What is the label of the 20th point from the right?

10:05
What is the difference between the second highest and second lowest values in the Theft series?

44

--

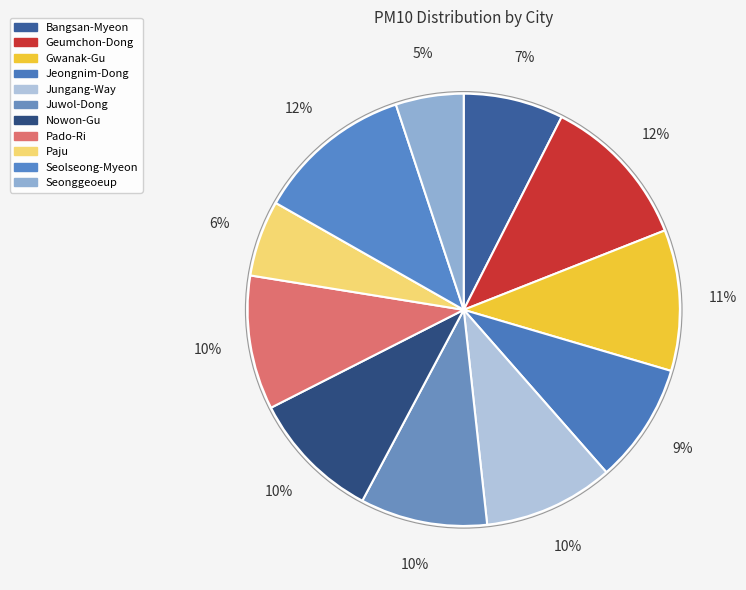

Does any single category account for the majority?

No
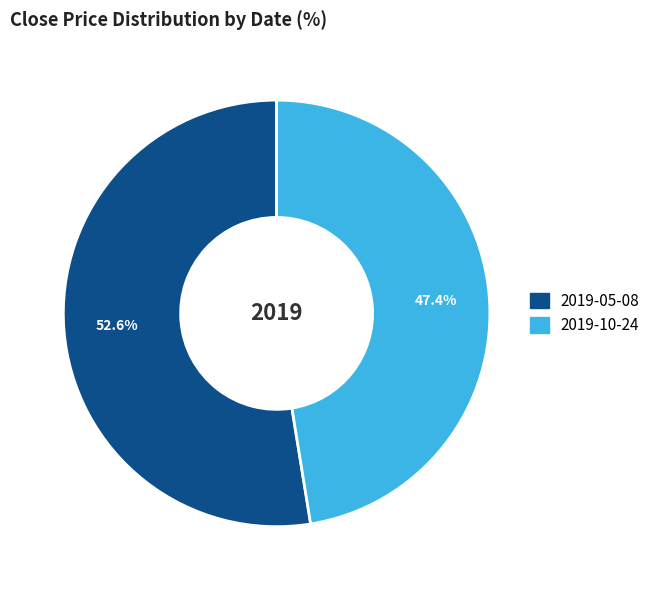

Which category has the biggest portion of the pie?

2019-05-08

About this task.
Set down the lines word for word, beginning with the line that contains "What is the label" and ending with the line that contains "What is the difference", both included.

Written answer.
What is the label of the 20th point from the right?

10:05
What is the difference between the second highest and second lowest values in the Theft series?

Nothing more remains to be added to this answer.